Pick each line that has "shoulder" out of the records.

----------

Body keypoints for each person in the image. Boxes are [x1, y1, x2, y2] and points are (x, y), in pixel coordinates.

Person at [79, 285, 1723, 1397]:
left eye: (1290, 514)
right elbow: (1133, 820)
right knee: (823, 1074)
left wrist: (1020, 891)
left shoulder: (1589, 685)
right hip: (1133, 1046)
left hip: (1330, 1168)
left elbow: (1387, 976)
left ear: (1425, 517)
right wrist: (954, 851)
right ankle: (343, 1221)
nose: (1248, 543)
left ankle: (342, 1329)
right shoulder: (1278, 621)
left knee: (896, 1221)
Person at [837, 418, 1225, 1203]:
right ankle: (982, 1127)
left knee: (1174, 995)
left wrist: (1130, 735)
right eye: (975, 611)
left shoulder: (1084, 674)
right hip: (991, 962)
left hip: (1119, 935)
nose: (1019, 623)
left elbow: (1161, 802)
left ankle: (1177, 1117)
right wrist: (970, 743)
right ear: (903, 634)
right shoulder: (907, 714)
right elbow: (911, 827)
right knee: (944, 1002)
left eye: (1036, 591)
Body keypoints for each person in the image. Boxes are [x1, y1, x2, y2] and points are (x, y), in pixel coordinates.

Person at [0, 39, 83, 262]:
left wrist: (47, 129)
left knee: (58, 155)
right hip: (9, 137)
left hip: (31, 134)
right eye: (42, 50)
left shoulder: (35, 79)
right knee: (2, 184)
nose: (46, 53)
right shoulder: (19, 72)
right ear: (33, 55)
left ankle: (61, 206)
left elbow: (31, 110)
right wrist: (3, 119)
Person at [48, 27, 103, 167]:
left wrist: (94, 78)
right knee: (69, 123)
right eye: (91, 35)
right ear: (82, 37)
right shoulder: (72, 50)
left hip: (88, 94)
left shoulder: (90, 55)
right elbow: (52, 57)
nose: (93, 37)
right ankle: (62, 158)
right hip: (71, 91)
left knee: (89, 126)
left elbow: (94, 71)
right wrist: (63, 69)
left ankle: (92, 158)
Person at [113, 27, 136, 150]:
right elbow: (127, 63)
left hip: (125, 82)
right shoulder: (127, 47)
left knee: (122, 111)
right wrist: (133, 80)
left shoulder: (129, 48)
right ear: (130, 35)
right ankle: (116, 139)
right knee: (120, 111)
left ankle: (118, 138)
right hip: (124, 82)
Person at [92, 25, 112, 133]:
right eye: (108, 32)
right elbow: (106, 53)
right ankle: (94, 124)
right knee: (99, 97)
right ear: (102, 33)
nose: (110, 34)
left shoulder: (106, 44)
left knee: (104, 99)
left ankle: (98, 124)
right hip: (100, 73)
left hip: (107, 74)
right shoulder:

----------

### RESPONSE TO THE EXERCISE
left shoulder: (1589, 685)
right shoulder: (1278, 621)
left shoulder: (1084, 674)
right shoulder: (907, 714)
left shoulder: (35, 79)
right shoulder: (19, 72)
right shoulder: (72, 50)
left shoulder: (90, 55)
right shoulder: (127, 47)
left shoulder: (129, 48)
left shoulder: (106, 44)
right shoulder:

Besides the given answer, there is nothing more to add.